New Canton Restaurant
Sacramento, CA 95818-2658
Dim Sum on Sunday's is delightful, something natural. I remember going for dim-sum when I was 8 years old or so in Atlanta: there were cart-ladies, shrimp toasts with sesame seeds stuck to them, big squashy pork-buns, spareribs, on and on. The dining hall functioned at a volume normally restricted to air-force bases, and it was huge, at least to my underexperienced eyes. I have enjoyed dim-sum ever since. I've had it in one of the soul-centers for the stuff - Hong Kong - and was delighted to find the Sunday dim sum tradition is not particularly dissimilar from place to place. (There was nearly a riot over chicken buns at the joint in Hong Kong, of course... "They're from the country, they don't know better," our table mate informed us with a derisive wave - but riots are not a neccessity for dim sum enjoyment, not at all.)
New Canton is one of Sacramento's few dim sum outlets, and it does a pretty good job. There are the requesite carts, the crowds of loud shouting people, the fresh-fish tank, the jellyfish salad and steamed chicken feet and thousand-year-egg congee. Roast pork and duck are of course available for the masses.
Chicken feet, always about the goddamned chicken feet (fung zau).. They're pretty good here: large, flavorful, dipped in sauce. They are a total bitch to pick up with chopsticks, but one learns the technique eventually. You may recall the recent news story regarding the Chinese indignation that we might curtail their chicken-foot supply: American chickens have such "big, fat" feet.
Minced scallops in a fried dumpling. Pretty good, and thankfully served warm enough. Chilled fried stuff that's been circumnavigating around on carts for the past hour is never good.
Shrimp dumplings or har gau, a perennial favorite. Quite good here. They're one of those things that no one dreams about but are unavoidable in practice.

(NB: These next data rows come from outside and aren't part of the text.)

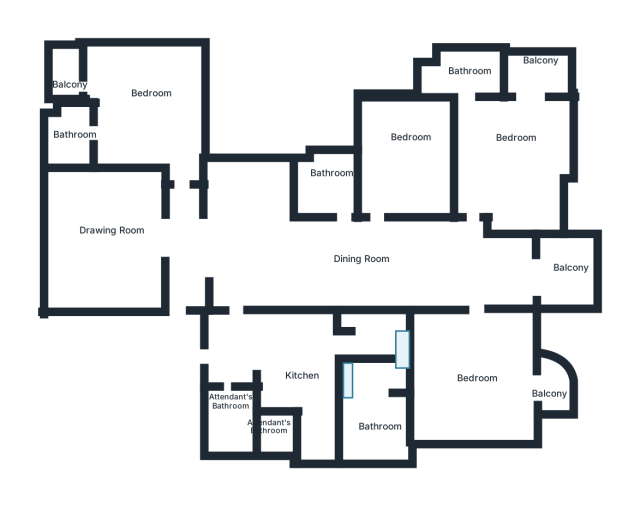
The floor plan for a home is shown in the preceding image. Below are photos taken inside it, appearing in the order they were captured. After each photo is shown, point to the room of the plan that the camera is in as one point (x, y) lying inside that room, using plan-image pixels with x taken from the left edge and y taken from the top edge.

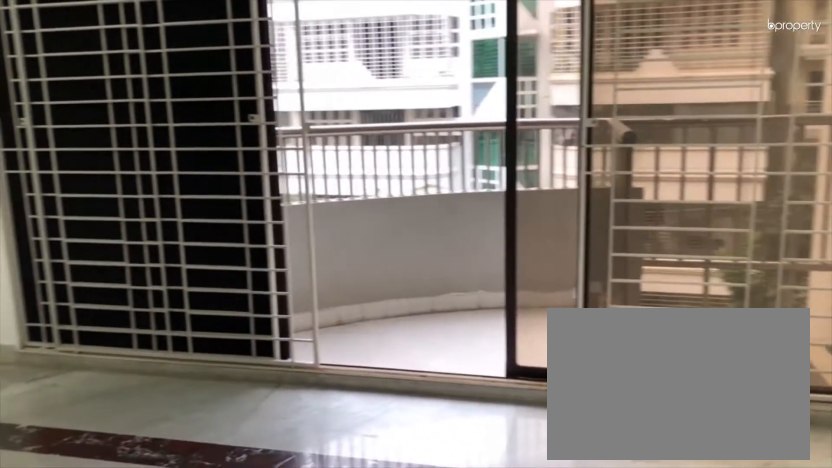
(482, 377)
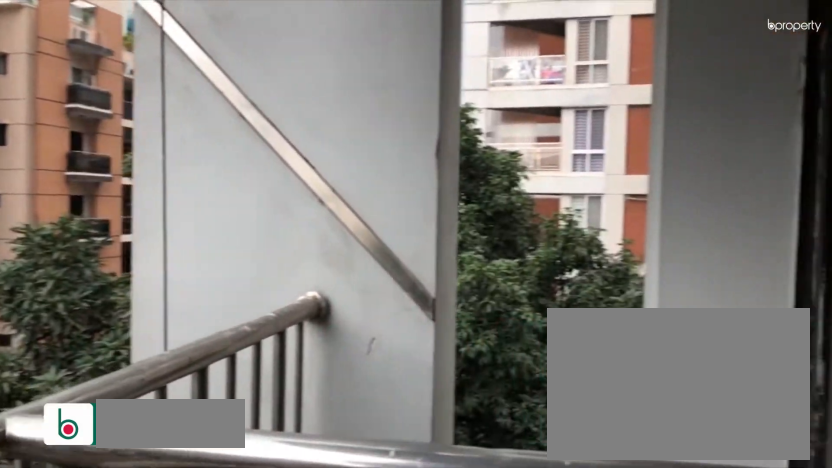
(551, 384)
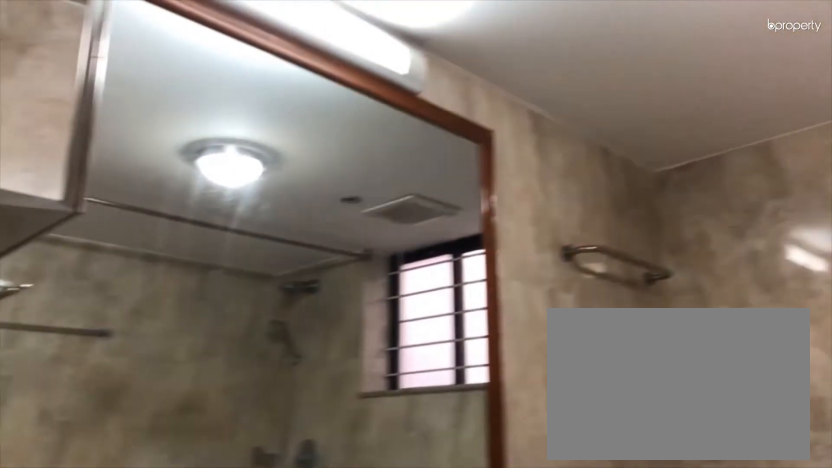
(373, 426)
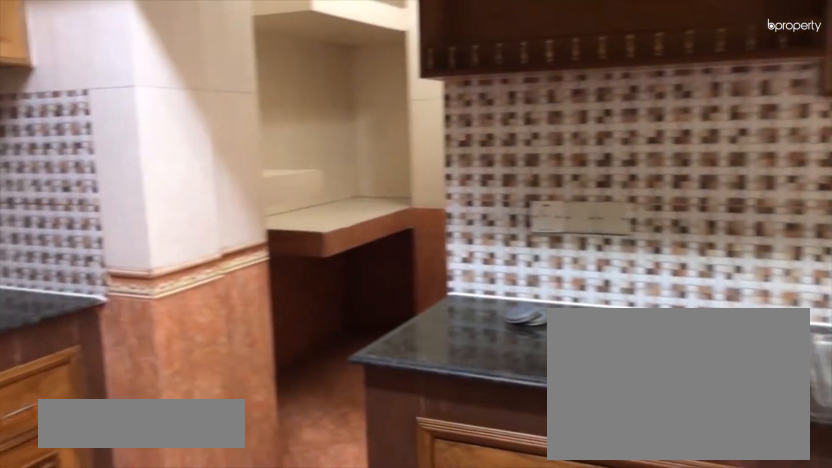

Seaweed salad and some sort of glutinous thing flavored with sesame I cannot identify. I happen to deeply enjoy glutinous things flavored with sesame, so this was a hit for me. Nice to have something chilled to go with the other dishes.
Fried salt and pepper shrimp (椒鹽蝦) head-on, the way God made em'. Very nice, and hot enough - don't bother if they are not piping hot. If you don't eat the heads, you're missing out on a delicious, fatty treat. Same principle as suckin' crawdad heads.
Fried dumplings with crab inside and an extremely crispy interior. Pretty good, though skip the sweet n' sour sauce, there ain't no excuse for that.
Spareribs with black bean sauce (pai gwhut). Bony, fatty, oh-so-comforting. Can't have dim sum without em'.
Char siu, or BBQ pork. New Canton does very good BBQ pork and duck - it's one of their specialities -and this was no exception, with a nice smoky flavor and a carefully balanced ratio of fat to meat.
Serve all this with copious amounts of tea, and all is right with the world. We found that going at noon beats the AM rush - a good idea if you're not interested in fighting to be heard over a sea of excited Cantonese conversation. On the other hand, sometime you are.